There is what’s known as a “jump cut” at this point, in the released footage of Boris Johnson’s weekend hosting eight European foreign ministers at his grace-and-favour estate of Chevening, which was nominally to discuss Britain’s role in security arrangements of a post-Brexit EU.

Up to this point, Ms Wheeler had done her very, very best, but even before this point it was clear she had lost.

As Chekhov never quite warned, if you see eight politicians and a rowing boat at the start of a TV news-pool clip, they absolutely must have gone rowing by the end. And sure enough, after a brief fade to black, Ms Wheeler is on hand to extend a wooden oar to the Czech Republic’s deputy foreign minister Ivo Sramek, as he nervously pushes himself off the bank and asks, “Is anybody coming with me?”

Don’t panic sir. Mr Johnson is coming. For a full three pointless strokes around the lake and then a return to “the jetty”.

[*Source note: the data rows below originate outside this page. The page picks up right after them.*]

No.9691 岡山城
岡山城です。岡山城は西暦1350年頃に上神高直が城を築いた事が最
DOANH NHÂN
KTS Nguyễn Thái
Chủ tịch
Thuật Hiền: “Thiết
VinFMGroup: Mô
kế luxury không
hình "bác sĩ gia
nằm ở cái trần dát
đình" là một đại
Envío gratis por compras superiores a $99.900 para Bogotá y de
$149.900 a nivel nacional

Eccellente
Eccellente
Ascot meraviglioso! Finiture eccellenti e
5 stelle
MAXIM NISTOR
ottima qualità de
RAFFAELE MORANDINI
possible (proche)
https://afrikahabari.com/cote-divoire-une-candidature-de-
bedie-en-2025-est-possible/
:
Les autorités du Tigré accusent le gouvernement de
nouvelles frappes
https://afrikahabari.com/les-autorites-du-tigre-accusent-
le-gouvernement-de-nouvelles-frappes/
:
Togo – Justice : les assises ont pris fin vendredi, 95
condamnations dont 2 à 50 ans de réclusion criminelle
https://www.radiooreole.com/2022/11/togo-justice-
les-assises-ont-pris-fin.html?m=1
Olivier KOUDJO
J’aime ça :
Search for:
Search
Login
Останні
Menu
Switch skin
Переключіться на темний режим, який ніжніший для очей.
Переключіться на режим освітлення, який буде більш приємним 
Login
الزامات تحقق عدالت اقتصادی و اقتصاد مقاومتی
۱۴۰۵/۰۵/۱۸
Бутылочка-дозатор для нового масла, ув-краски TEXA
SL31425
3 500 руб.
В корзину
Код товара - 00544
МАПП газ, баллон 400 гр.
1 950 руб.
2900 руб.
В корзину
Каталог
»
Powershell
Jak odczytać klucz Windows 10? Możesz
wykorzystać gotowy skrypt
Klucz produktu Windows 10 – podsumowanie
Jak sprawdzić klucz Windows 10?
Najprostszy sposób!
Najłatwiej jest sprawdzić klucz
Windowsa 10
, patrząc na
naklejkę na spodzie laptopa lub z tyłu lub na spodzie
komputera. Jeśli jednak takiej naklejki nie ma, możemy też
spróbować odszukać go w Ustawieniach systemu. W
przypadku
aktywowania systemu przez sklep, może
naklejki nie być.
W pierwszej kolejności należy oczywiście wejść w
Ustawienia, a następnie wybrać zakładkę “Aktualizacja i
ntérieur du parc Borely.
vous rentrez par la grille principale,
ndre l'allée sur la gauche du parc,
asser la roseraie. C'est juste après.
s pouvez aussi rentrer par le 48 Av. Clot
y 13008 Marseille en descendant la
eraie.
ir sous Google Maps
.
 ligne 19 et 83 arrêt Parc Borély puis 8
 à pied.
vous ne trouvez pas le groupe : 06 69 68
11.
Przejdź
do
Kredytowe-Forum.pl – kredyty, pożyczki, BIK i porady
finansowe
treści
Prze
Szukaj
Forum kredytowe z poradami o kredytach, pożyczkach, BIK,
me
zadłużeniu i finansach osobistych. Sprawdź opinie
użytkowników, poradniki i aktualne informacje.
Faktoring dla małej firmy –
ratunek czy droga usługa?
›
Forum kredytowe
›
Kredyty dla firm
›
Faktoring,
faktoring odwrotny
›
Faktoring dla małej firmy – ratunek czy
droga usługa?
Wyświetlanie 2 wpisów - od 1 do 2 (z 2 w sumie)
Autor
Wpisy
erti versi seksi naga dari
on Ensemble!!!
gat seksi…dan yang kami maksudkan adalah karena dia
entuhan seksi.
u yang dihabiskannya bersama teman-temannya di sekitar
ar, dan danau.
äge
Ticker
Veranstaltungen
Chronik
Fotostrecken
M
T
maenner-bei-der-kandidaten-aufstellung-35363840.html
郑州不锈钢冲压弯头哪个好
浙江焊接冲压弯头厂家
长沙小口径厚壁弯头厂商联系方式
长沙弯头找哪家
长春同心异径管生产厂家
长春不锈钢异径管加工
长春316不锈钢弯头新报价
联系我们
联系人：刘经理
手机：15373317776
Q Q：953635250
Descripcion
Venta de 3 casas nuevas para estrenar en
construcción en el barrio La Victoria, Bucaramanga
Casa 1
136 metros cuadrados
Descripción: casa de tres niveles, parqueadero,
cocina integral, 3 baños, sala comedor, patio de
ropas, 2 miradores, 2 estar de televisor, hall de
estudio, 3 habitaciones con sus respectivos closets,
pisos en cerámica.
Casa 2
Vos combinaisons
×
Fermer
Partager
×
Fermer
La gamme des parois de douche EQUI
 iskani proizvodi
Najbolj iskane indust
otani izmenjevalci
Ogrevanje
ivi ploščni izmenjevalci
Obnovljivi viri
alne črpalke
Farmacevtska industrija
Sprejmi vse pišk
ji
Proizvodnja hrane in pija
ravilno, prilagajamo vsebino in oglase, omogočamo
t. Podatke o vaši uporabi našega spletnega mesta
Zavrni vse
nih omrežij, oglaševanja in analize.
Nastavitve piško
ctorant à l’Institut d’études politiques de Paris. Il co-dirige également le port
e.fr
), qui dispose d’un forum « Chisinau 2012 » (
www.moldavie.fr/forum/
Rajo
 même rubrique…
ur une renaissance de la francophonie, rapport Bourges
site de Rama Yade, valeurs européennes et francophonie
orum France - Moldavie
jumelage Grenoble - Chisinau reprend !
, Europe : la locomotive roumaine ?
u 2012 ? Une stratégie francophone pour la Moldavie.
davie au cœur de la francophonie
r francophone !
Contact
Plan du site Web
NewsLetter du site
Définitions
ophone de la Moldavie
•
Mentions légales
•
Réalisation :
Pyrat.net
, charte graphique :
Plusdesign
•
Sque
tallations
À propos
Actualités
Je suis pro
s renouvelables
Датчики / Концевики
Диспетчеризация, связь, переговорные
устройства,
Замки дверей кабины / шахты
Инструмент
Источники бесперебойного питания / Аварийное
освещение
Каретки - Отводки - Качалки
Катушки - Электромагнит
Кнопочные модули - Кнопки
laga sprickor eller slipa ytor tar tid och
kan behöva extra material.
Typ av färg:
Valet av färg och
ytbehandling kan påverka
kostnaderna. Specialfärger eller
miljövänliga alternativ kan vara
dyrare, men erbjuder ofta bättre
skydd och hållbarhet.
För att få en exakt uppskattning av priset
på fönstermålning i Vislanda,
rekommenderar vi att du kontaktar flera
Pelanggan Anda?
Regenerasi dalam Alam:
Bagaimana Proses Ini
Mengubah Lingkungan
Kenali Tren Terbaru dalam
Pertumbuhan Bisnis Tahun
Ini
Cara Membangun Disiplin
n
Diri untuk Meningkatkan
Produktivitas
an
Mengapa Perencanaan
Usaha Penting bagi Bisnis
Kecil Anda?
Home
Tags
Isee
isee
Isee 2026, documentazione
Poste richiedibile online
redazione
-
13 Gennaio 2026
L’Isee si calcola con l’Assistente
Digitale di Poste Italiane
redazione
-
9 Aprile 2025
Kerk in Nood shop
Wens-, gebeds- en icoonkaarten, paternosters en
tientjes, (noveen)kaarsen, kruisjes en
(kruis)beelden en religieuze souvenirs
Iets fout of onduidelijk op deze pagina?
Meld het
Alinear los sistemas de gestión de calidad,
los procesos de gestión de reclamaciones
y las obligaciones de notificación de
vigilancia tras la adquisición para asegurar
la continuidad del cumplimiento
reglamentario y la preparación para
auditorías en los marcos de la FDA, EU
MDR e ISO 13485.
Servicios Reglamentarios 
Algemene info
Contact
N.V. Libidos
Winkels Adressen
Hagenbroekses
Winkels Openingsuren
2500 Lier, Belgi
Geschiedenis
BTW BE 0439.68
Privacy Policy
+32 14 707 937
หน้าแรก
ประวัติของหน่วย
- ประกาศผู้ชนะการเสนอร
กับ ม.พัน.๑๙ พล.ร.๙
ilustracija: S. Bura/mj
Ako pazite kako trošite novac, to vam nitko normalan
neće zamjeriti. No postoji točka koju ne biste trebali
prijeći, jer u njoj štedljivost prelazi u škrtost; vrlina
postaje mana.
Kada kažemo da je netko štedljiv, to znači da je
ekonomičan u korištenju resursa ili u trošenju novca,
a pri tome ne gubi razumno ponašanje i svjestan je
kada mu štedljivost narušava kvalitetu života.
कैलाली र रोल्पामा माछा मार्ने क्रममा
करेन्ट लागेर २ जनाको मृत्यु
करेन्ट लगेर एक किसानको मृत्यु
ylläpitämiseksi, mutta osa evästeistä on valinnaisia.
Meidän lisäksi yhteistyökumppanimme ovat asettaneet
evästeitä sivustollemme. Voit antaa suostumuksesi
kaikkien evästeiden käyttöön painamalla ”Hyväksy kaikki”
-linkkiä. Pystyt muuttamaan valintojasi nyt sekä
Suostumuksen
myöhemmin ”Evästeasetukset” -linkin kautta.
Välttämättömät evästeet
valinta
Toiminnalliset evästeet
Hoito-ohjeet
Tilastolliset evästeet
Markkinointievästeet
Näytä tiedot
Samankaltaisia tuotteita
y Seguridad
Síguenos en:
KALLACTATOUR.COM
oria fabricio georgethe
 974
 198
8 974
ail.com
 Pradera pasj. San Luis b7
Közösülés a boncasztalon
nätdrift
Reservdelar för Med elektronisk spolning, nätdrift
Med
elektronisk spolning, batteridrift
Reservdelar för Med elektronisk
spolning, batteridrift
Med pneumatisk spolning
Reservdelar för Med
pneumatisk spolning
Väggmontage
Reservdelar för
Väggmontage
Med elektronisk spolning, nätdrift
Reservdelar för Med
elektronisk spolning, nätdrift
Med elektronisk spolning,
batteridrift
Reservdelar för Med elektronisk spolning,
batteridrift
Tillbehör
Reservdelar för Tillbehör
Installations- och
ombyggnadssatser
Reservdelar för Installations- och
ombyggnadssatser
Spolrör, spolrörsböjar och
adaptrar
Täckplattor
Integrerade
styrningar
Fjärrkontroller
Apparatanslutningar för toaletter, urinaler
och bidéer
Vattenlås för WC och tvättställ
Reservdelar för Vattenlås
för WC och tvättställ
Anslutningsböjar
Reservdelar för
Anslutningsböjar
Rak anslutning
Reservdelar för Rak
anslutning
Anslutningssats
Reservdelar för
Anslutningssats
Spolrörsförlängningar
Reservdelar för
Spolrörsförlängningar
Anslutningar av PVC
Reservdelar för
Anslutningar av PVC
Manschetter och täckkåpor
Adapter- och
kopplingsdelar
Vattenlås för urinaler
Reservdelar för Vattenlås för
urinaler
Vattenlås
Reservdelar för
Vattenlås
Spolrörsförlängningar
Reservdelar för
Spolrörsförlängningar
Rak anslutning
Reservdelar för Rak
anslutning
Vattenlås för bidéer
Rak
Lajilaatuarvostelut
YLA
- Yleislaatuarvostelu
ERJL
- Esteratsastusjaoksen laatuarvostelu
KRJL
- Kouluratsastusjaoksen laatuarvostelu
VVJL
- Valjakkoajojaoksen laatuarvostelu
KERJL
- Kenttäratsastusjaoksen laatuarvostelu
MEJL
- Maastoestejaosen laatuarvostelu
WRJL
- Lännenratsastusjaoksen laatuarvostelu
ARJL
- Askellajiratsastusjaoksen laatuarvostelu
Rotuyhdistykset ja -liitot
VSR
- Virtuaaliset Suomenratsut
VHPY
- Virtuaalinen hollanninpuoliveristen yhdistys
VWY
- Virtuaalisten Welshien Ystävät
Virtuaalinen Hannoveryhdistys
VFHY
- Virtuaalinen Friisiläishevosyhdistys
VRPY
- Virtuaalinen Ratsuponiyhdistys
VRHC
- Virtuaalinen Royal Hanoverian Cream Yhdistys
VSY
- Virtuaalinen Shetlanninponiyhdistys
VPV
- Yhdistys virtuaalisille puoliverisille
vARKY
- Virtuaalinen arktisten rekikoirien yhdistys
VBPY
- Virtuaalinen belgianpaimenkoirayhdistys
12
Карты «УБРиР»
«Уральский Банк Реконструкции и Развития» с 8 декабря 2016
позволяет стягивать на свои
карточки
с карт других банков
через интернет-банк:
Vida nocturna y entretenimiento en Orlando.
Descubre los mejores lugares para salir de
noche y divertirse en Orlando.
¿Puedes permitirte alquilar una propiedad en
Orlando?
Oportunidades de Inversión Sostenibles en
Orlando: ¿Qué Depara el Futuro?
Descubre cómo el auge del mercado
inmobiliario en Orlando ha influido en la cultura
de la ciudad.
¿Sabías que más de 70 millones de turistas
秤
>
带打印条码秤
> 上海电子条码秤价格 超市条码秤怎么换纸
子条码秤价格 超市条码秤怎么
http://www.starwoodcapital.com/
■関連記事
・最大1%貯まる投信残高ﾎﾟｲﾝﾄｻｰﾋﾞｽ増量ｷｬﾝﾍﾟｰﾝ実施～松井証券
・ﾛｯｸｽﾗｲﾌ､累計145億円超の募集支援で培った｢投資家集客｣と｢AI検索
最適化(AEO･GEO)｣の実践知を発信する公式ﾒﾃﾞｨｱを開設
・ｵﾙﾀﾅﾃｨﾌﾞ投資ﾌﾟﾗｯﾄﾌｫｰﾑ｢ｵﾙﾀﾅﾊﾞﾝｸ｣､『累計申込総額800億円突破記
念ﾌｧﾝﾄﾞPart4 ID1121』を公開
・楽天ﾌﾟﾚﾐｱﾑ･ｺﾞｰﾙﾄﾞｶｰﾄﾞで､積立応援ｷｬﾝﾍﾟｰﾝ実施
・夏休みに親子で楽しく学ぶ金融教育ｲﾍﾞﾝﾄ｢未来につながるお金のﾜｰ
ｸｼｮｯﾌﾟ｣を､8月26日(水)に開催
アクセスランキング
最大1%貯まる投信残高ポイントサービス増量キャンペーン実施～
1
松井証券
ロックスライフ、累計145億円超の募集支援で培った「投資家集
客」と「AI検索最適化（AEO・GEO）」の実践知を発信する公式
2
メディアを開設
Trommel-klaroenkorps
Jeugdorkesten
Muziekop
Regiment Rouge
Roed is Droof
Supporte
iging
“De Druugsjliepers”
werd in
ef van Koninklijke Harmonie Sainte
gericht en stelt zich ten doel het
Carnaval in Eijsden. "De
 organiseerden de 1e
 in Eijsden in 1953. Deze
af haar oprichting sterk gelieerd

On the bank, Bulgaria’s Ekaterina Zakharieva and Croatia’s Marija Pejcinovic Buric gamely applaud. By way of contrast, a silver-haired chap simply glowers with the full intensity of a human statue in Covent Garden. This is his weekend, after all.

The people of Europe, it has been made abundantly clear over the last 18 months, do not want to play Boris Johnson’s games. You almost don’t need to have seen them refusing to paddle round a lake with him to know that. But it certainly helps.